Vroeger kreeg je in het circus gegarandeerd een Grand Finale. Een accumulatie van lichamen die – krachtig, soepel, behendig en mooi – het publiek met een goed gevoel naar huis stuurden. Want een teleurstellend einde, dat verpest de hele show. Zoals een vriend me onlangs vertelde over het einde van zijn huwelijk: hoe de pijnlijke breuk met terugwerkende kracht de liefdevolle herinneringen aantast, alsof de ander er met een gom doorheen gaat. Nee, bad endings is bad business.
Podiumartiesten zijn gek op eindes. Ze mogen sterven, overwinnen, transformeren. In de laatste minuten voor het applaus toont de voorstelling haar ware gelaat. Verkoopt het popcorn, zakdoekjes, een dreun? There must be 50 ways to end a show, maar slechts één laatste kans om inhoudelijk te overtuigen. Daarna gaat het zaallicht aan en wordt het podium ontruimd. Er is geen weg terug.
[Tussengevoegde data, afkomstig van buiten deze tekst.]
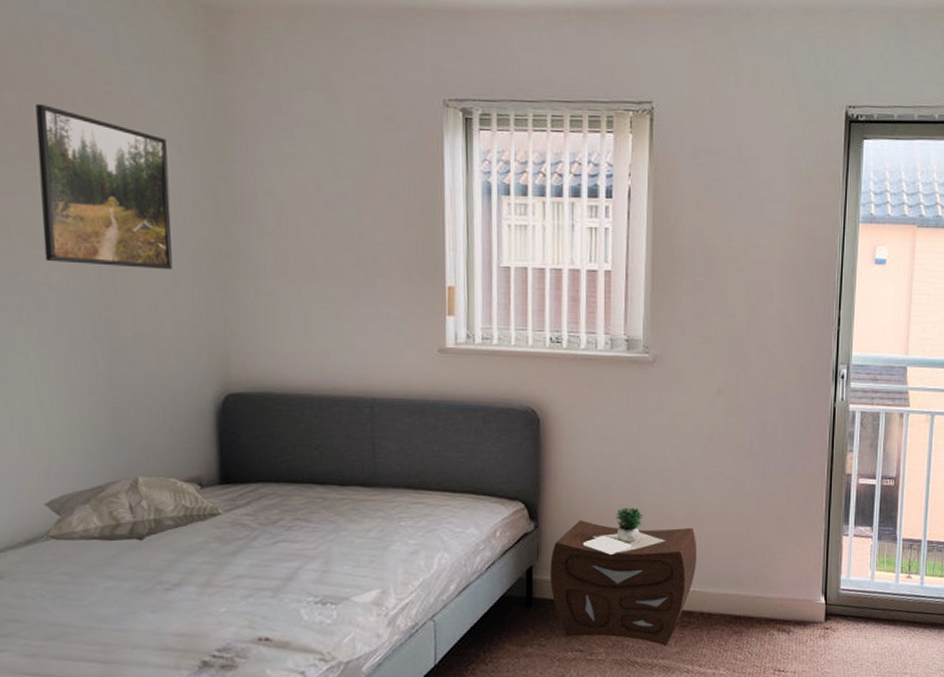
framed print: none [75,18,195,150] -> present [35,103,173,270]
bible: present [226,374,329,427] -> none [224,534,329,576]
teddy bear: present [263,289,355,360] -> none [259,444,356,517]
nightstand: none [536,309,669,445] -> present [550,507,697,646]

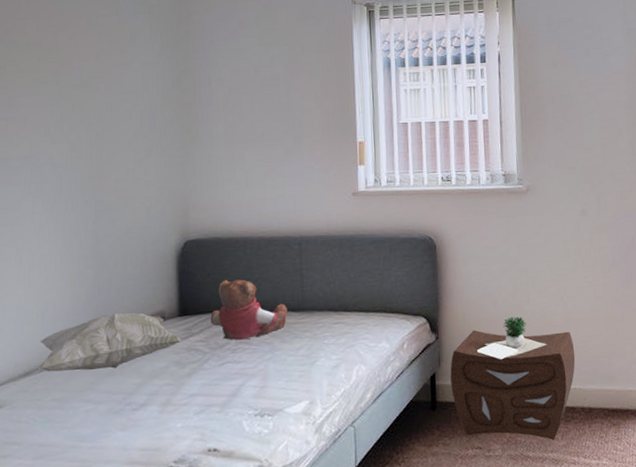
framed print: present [35,103,173,270] -> none [49,27,146,145]
teddy bear: none [259,444,356,517] -> present [210,279,288,341]

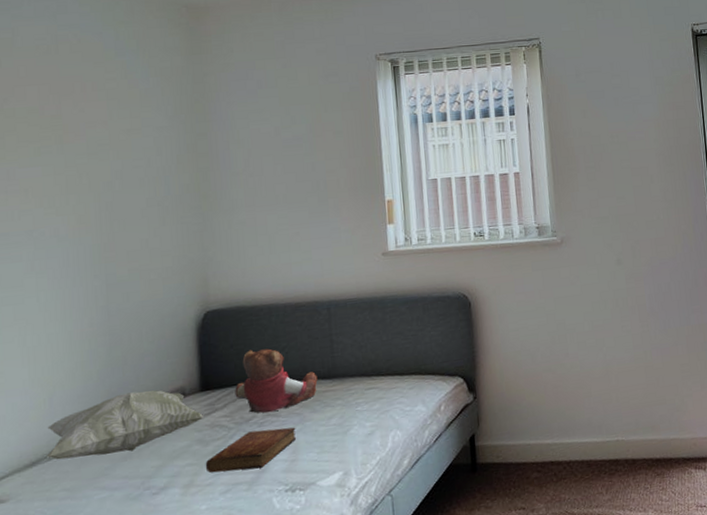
bible: none [181,355,266,394] -> present [205,427,296,473]
nightstand: present [450,316,576,440] -> none [489,371,617,497]

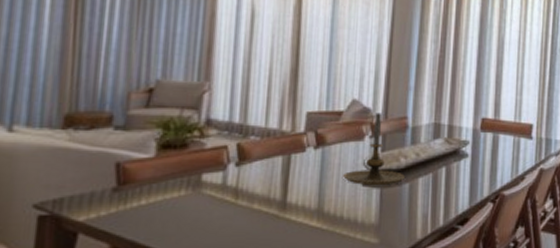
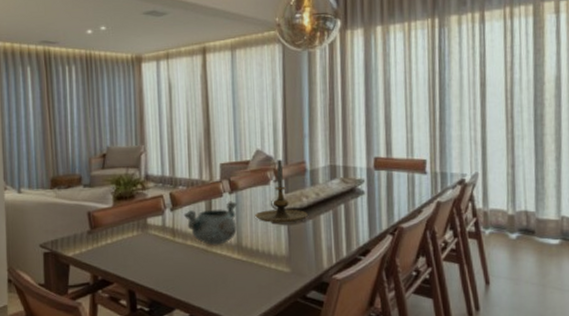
decorative bowl: none [252,157,322,210] -> present [183,201,237,245]

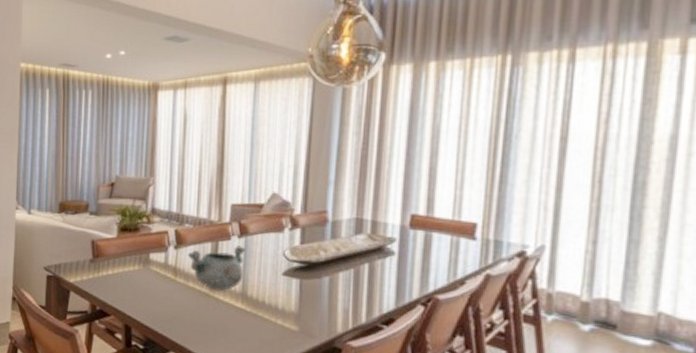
candle holder: present [255,159,308,223] -> none [264,206,324,277]

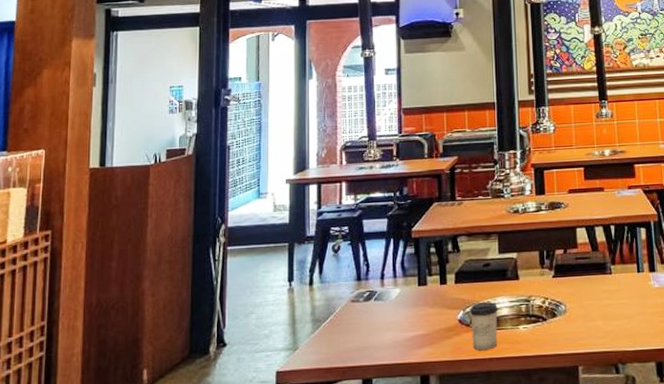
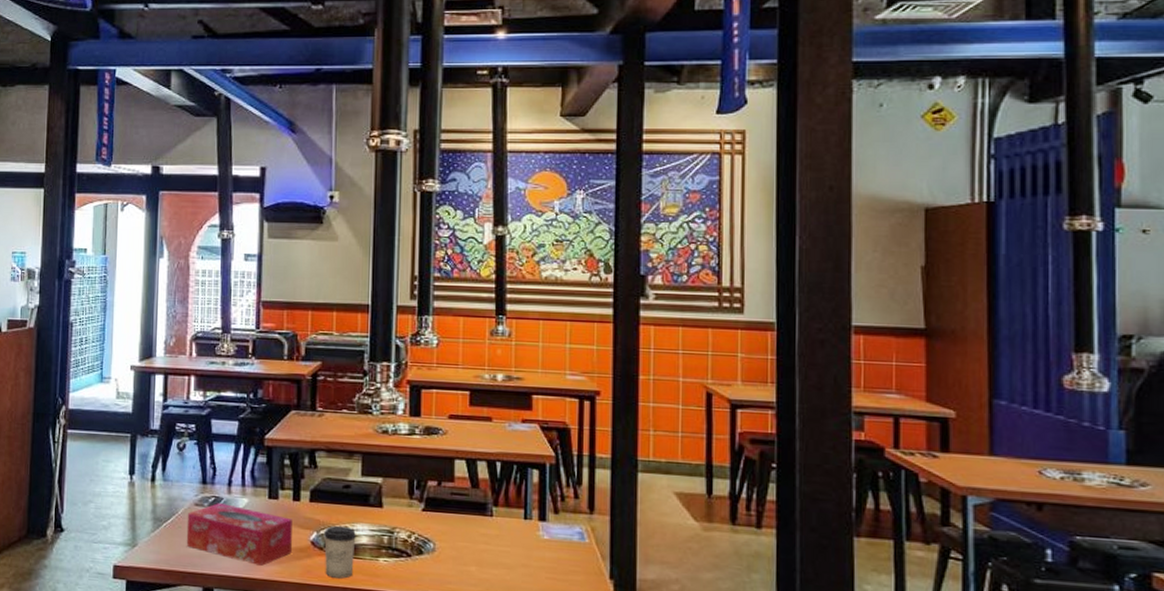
tissue box: none [344,296,442,350] -> present [186,503,292,566]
Voor wie net als ik een finifugal is – iemand die moeite heeft met eindes, het uitstelt om de laatste bladzijden van een boek om te slaan, nog drie keer naroept bij het uitzwaaien – is het finale punt achter een voorstelling een beproeving. Liever blijf ik hangen bij het moment vlak daarvoor, wanneer je het einde voelt naderen, al je zintuigen op scherp staan, maar er nog niets onafwendbaar is. In dat ogenblik schuilt de poëzie, even later ruw onderbroken door het al dan niet geslaagde einde en het applaus. Wat ontladen is voor de één, is rouwen voor de ander.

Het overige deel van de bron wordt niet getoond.